:: Listing

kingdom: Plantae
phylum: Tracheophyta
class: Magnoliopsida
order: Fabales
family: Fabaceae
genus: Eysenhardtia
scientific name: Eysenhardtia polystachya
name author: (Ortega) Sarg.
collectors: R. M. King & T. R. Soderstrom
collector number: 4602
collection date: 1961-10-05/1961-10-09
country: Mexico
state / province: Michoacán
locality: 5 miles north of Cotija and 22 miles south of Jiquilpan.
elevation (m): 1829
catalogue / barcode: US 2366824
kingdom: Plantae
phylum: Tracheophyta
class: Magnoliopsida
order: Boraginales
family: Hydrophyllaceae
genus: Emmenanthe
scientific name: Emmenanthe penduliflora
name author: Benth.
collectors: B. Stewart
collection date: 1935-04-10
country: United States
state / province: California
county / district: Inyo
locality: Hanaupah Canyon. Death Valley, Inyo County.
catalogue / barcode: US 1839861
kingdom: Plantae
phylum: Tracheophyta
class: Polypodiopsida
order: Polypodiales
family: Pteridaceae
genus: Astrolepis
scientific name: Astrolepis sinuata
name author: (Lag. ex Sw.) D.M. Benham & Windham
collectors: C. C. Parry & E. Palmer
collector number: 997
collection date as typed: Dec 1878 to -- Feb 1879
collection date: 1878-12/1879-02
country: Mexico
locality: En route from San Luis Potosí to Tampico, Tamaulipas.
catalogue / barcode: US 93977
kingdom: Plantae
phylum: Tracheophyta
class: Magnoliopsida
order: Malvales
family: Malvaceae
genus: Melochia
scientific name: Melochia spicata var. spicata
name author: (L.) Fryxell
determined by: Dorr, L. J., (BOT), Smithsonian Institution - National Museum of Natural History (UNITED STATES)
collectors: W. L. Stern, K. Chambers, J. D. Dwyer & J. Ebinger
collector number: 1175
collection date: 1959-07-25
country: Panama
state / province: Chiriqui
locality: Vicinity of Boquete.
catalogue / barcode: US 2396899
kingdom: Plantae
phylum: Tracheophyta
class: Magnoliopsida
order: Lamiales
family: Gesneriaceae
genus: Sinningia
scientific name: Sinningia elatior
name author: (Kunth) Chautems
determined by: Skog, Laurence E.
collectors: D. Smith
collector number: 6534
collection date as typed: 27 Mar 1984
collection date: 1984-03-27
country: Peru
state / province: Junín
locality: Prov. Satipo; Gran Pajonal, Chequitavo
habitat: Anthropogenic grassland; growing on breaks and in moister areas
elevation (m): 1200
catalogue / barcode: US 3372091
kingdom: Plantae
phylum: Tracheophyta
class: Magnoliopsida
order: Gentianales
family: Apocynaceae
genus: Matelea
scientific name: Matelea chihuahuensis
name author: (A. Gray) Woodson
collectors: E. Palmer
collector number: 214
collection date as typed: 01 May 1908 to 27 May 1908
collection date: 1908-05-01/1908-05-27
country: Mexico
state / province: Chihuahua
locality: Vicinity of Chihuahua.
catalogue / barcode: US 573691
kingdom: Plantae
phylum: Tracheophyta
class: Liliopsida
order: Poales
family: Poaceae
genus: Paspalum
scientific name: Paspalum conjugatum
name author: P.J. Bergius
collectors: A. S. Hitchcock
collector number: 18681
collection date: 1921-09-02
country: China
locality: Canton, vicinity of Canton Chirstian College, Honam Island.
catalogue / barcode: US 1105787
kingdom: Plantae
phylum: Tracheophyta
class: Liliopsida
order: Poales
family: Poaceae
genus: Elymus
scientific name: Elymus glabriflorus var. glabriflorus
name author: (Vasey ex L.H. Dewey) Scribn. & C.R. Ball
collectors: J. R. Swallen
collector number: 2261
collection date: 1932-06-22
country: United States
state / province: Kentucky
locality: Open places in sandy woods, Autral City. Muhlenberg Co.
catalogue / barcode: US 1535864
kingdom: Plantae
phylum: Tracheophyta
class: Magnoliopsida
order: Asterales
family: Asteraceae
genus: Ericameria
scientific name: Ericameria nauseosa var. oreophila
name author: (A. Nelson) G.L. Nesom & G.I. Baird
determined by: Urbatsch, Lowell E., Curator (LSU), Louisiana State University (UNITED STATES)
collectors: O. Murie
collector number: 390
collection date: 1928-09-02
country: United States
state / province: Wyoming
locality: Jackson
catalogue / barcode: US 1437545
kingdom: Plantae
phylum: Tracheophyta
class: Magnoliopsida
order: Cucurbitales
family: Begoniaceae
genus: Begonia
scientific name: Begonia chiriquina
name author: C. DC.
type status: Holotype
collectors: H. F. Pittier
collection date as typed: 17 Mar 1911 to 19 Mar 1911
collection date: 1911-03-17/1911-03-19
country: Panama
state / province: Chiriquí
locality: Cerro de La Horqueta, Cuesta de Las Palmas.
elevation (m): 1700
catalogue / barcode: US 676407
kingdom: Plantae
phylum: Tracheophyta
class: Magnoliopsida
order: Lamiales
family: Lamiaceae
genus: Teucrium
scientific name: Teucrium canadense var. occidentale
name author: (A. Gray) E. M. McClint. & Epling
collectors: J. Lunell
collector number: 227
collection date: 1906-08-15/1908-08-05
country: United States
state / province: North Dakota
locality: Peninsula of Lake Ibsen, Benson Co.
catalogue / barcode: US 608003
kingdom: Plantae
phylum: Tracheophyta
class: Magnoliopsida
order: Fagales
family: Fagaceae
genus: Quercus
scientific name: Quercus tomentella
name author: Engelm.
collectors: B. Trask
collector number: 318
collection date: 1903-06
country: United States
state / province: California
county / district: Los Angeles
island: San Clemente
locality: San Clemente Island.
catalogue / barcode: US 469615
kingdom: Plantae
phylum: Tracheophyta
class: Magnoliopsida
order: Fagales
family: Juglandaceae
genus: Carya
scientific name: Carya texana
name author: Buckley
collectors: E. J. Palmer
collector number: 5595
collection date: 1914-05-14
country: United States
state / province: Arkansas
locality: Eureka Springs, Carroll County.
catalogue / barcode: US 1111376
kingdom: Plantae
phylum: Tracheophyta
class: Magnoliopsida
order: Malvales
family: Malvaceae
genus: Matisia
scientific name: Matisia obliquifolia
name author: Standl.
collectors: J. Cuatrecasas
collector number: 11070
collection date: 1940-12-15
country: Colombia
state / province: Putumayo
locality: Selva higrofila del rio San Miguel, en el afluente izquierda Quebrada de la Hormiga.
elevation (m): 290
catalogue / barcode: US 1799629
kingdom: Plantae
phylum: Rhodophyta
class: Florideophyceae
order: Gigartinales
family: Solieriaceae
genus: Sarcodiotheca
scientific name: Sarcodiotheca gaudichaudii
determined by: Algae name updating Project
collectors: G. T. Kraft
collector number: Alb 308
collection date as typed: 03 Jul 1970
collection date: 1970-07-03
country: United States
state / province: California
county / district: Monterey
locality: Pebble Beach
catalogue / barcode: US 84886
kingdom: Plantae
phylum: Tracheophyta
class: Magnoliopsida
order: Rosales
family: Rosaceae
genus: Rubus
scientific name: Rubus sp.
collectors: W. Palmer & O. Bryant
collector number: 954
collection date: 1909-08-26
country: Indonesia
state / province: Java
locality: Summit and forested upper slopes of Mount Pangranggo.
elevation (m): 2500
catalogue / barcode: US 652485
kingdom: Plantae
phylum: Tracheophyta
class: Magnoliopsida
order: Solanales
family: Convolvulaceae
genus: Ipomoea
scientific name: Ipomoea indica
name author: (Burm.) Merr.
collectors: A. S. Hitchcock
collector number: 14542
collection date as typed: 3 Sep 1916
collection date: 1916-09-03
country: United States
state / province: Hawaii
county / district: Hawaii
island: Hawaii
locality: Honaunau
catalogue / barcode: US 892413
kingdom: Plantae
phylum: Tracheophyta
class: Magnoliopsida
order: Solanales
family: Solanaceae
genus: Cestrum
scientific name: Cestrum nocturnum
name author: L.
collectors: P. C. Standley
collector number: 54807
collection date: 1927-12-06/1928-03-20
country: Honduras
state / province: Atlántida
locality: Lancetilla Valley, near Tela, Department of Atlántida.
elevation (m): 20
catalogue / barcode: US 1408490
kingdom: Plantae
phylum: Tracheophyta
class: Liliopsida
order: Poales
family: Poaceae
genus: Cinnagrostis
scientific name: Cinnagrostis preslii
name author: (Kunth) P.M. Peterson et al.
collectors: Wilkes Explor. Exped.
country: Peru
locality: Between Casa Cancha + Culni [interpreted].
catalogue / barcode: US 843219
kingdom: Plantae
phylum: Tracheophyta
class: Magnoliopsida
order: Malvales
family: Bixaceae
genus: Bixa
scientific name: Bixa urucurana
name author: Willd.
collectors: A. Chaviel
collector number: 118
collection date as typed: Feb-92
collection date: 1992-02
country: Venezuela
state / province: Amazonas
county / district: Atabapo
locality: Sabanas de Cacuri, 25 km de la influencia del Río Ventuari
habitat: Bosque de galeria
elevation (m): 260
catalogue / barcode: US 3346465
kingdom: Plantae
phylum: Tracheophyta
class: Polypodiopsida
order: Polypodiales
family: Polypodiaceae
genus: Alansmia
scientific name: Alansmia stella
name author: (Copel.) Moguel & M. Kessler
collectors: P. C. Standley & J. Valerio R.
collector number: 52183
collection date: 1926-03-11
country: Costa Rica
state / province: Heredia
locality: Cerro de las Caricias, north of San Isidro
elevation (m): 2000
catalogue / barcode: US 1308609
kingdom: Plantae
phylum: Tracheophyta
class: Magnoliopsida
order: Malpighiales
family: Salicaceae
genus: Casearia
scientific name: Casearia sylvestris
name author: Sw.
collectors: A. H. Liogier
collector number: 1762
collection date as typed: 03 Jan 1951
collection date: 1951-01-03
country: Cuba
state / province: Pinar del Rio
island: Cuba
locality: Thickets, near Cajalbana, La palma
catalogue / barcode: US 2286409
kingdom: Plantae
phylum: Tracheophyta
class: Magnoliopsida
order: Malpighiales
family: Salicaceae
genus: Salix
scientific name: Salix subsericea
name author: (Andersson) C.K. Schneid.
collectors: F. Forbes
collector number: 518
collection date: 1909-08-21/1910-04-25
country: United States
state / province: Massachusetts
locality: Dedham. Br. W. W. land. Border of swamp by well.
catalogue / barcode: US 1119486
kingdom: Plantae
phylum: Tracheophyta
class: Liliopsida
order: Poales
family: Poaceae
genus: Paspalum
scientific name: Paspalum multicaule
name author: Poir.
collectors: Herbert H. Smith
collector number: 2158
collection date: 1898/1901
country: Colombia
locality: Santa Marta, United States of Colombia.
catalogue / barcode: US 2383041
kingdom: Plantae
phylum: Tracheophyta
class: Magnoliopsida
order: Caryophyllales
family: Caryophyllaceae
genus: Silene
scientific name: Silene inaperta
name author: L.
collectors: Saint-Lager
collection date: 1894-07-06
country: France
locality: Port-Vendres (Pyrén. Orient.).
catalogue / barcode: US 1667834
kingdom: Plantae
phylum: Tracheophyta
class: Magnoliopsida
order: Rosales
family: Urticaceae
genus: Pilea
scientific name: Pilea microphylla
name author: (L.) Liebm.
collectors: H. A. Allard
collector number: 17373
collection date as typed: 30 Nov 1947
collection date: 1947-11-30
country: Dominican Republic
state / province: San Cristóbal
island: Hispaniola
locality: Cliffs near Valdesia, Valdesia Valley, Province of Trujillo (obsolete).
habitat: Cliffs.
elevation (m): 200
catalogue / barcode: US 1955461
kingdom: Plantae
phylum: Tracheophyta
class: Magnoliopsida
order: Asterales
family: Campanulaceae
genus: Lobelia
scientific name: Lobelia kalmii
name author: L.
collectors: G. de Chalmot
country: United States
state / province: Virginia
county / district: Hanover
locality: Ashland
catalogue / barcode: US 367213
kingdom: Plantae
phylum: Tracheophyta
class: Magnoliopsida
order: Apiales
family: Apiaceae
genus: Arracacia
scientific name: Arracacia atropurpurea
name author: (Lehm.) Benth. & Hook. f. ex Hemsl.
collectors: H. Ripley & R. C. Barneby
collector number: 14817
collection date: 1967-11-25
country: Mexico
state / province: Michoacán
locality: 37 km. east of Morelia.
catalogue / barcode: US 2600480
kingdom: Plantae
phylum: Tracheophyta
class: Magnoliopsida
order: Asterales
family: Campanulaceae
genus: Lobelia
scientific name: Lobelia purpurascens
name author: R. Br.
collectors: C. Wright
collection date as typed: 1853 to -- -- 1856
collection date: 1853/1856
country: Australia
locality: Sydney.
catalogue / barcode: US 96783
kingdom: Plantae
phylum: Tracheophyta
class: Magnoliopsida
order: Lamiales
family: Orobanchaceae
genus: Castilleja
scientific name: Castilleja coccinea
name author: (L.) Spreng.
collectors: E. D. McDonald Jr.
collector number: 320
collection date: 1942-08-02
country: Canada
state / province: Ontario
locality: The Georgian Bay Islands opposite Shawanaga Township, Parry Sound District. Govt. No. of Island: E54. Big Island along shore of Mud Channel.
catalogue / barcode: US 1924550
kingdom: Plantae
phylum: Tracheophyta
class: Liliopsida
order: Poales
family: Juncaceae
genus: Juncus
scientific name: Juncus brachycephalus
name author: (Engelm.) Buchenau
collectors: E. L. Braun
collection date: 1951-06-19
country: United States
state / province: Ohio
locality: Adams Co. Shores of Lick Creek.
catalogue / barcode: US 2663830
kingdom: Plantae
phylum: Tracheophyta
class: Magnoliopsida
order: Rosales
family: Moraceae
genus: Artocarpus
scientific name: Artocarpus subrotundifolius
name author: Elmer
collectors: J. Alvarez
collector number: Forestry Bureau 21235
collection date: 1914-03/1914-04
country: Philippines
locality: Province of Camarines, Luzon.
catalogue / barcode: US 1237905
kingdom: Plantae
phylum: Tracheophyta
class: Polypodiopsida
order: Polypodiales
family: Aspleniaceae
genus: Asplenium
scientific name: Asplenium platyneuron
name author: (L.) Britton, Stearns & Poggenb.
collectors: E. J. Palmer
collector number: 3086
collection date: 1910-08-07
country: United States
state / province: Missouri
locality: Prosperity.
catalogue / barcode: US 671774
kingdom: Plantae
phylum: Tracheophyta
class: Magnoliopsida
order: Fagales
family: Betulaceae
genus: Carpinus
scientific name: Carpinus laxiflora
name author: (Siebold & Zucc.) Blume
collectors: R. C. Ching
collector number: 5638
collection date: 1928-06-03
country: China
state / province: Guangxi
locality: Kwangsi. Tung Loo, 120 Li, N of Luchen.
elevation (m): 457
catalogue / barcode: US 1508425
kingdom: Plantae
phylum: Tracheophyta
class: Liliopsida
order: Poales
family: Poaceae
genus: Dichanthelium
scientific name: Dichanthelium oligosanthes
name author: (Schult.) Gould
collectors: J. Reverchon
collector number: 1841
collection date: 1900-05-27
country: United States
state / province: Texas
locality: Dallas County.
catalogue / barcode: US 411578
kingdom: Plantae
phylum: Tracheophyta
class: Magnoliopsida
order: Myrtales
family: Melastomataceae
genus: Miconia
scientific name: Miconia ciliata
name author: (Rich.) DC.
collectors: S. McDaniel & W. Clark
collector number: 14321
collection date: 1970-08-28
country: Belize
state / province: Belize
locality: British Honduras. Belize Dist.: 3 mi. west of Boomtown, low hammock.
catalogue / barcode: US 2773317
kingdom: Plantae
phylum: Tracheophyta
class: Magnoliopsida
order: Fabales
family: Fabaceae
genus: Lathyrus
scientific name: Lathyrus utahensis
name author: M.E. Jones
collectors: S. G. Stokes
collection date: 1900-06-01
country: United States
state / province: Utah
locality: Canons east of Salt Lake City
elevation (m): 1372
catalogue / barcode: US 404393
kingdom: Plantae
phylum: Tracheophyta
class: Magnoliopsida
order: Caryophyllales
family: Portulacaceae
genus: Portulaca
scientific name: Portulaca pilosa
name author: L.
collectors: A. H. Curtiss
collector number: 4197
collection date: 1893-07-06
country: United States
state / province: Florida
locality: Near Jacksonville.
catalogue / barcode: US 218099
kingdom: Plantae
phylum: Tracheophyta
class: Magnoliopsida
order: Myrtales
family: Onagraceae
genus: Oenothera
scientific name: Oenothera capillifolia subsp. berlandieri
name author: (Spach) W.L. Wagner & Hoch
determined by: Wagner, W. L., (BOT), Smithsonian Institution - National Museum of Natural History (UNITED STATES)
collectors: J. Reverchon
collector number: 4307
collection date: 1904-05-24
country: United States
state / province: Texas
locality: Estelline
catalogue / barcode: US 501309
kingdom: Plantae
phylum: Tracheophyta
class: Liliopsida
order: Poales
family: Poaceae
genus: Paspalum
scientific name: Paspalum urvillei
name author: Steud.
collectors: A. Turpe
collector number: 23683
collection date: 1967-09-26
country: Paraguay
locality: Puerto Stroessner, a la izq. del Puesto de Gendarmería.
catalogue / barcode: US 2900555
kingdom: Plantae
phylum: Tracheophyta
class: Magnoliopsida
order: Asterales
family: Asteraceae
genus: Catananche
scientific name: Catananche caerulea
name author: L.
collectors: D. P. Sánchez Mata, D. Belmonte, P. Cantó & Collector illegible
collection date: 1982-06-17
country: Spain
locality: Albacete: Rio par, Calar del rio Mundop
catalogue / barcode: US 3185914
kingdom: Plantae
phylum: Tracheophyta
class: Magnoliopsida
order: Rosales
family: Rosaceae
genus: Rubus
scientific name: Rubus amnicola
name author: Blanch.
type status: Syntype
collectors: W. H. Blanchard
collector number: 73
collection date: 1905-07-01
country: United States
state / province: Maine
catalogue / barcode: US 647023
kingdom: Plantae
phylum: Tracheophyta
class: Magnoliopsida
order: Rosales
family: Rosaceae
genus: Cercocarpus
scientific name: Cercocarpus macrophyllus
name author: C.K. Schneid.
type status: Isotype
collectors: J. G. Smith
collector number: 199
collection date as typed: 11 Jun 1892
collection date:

::::

> _Task_:
Reproduce the rows from the line with "scientific name: Paspalum conjugatum" to the line with "genus: Quercus", swapping "locality" for "site" and keeping everything else the same.

> _Output_:
scientific name: Paspalum conjugatum
name author: P.J. Bergius
collectors: A. S. Hitchcock
collector number: 18681
collection date: 1921-09-02
country: China
site: Canton, vicinity of Canton Chirstian College, Honam Island.
catalogue / barcode: US 1105787
kingdom: Plantae
phylum: Tracheophyta
class: Liliopsida
order: Poales
family: Poaceae
genus: Elymus
scientific name: Elymus glabriflorus var. glabriflorus
name author: (Vasey ex L.H. Dewey) Scribn. & C.R. Ball
collectors: J. R. Swallen
collector number: 2261
collection date: 1932-06-22
country: United States
state / province: Kentucky
site: Open places in sandy woods, Autral City. Muhlenberg Co.
catalogue / barcode: US 1535864
kingdom: Plantae
phylum: Tracheophyta
class: Magnoliopsida
order: Asterales
family: Asteraceae
genus: Ericameria
scientific name: Ericameria nauseosa var. oreophila
name author: (A. Nelson) G.L. Nesom & G.I. Baird
determined by: Urbatsch, Lowell E., Curator (LSU), Louisiana State University (UNITED STATES)
collectors: O. Murie
collector number: 390
collection date: 1928-09-02
country: United States
state / province: Wyoming
site: Jackson
catalogue / barcode: US 1437545
kingdom: Plantae
phylum: Tracheophyta
class: Magnoliopsida
order: Cucurbitales
family: Begoniaceae
genus: Begonia
scientific name: Begonia chiriquina
name author: C. DC.
type status: Holotype
collectors: H. F. Pittier
collection date as typed: 17 Mar 1911 to 19 Mar 1911
collection date: 1911-03-17/1911-03-19
country: Panama
state / province: Chiriquí
site: Cerro de La Horqueta, Cuesta de Las Palmas.
elevation (m): 1700
catalogue / barcode: US 676407
kingdom: Plantae
phylum: Tracheophyta
class: Magnoliopsida
order: Lamiales
family: Lamiaceae
genus: Teucrium
scientific name: Teucrium canadense var. occidentale
name author: (A. Gray) E. M. McClint. & Epling
collectors: J. Lunell
collector number: 227
collection date: 1906-08-15/1908-08-05
country: United States
state / province: North Dakota
site: Peninsula of Lake Ibsen, Benson Co.
catalogue / barcode: US 608003
kingdom: Plantae
phylum: Tracheophyta
class: Magnoliopsida
order: Fagales
family: Fagaceae
genus: Quercus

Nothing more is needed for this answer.